Shareholders of Alliance trusts rubber-stamp merger

Shareholders in the Alliance and Second Alliance investment trusts have approved proposals to merge the two companies.

With combined assets of 2.8bn, this will create the largest trust listed on the London Stock Exchange.

The merger of the trusts will be completed on June 21, with shareholders of Second Alliance receiving shares in Alliance on formula asset value basis.

The FAV calculation will be made on June 15.

The board has also announced that for the first time it will buy back its own shares to control its discount, with the trust seeking authority to repurchase up to 14.99% of its share capital.
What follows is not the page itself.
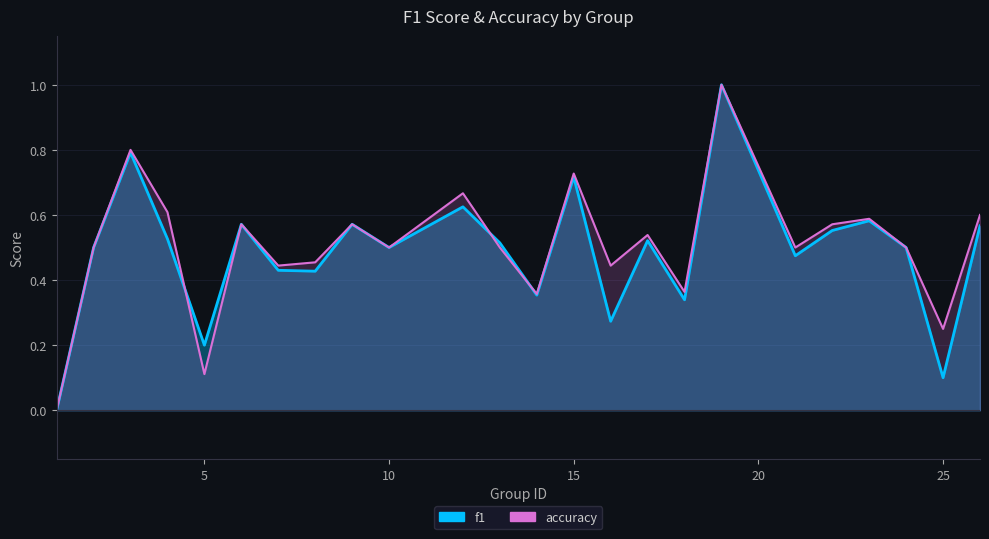

Where is accuracy nearest to the value 0?

1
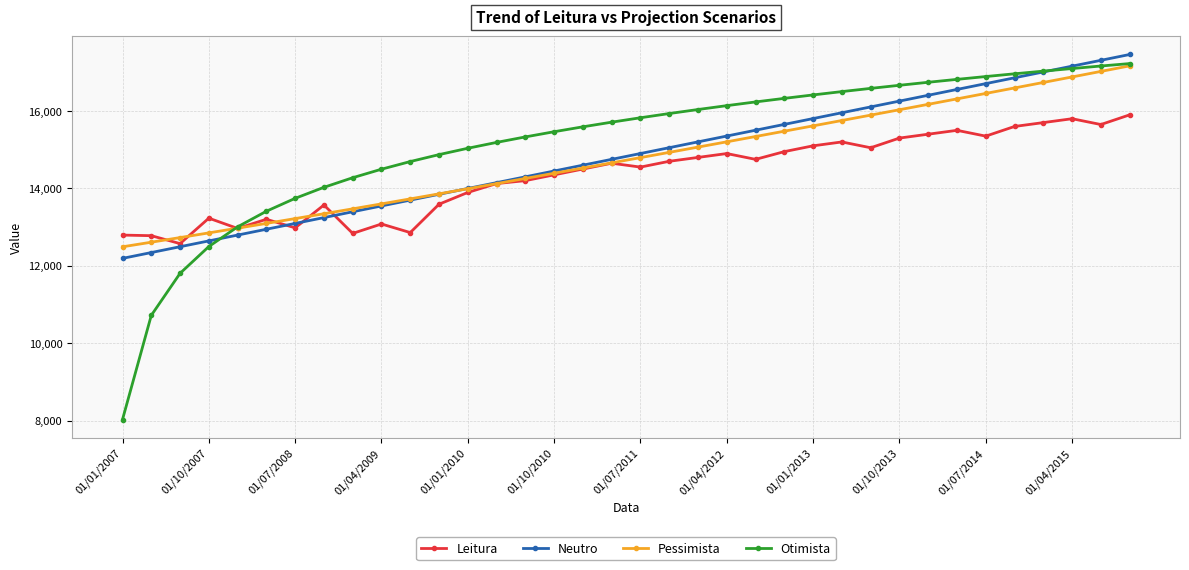

What is the maximum value for Pessimista?

17165.9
Rather than pay dividends every six months, as is the case on Alliance and Second Alliance, the newly merged trust will pay on a quarterly basis.

Charles Cade, head of research at Wins Investment Trusts, says despite receiving 85.3% of votes cast in favour of the merger, the arbitrageur Carrousel Capital did its best to derail it.
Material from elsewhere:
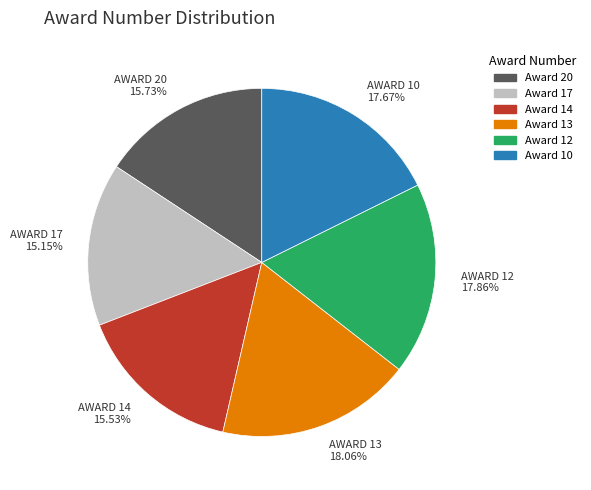

Approximately how many times larger is the value at Award 12 compared to Award 13?

1.0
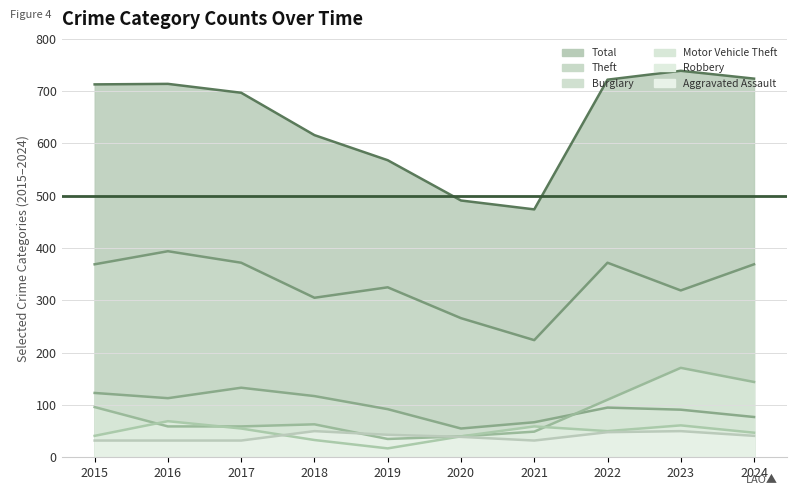

Where is the first local minimum for Robbery?

2019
He notes that in recent weeks the hedge fund has been bidding aggressively for Second Alliance, building up a stake of almost 8% of its share capital.

“We believe Carrousel objected to the merger of the two funds at a discount and was seeking to block the vote,” he says.
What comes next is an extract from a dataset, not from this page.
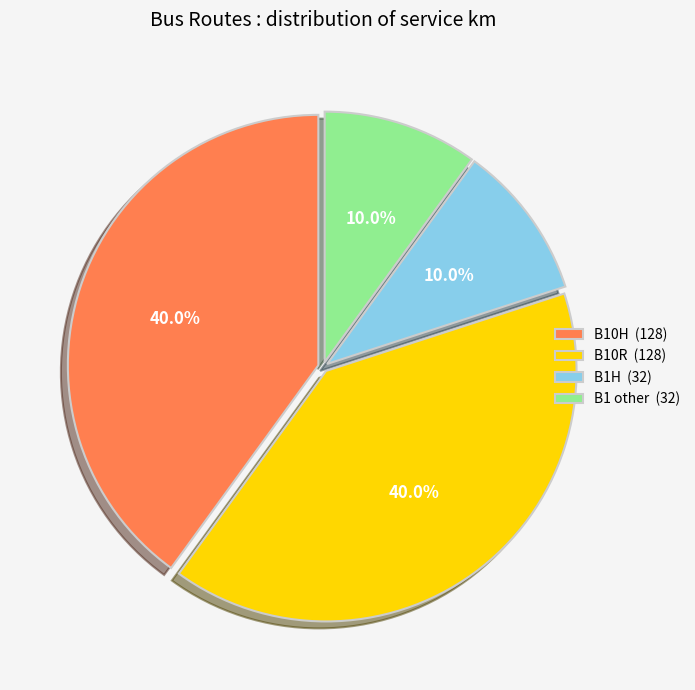

Does any single category account for the majority?

No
“Alliance Trust and its advisers were obviously aware of this position and were active in encouraging shareholders to vote.”

Alliance was successful. Some 55% of the share capital of Second Alliance voted on the merger and only 1.56 million shares voted against it. Cade notes that if Carrousel is excluded, this represents less than 0.5% of the trust’s entire share capital.

He adds: “Going forward, it is not quite clear what options Carrousel has.

“It bought much of its stakes at discounts of around 8% and is likely to face a significant loss if it sells in the market at the current discount of 10%.

“It could keep buying, but following the merger its stake will be diluted to just under 2% of the enlarged fund and there is no clear exit strategy.”

While encouraged that the vast majority of support for the merger was not derailed by one investor, Cade says it should not be taken as a forerunner for consolidation elsewhere in the sector.

“Corporate action is rife, encouraged by arbitrage investment, but mergers are notoriously difficult to achieve owing to conflicting interests, particularly when funds are trading at discounts,” he says.

“Inevitably there will be many in the sector who will be pleased to see an arbitrageur get a ‘bloody nose’. However, we feel that Second Alliance is likely to remain a rather isolated case.”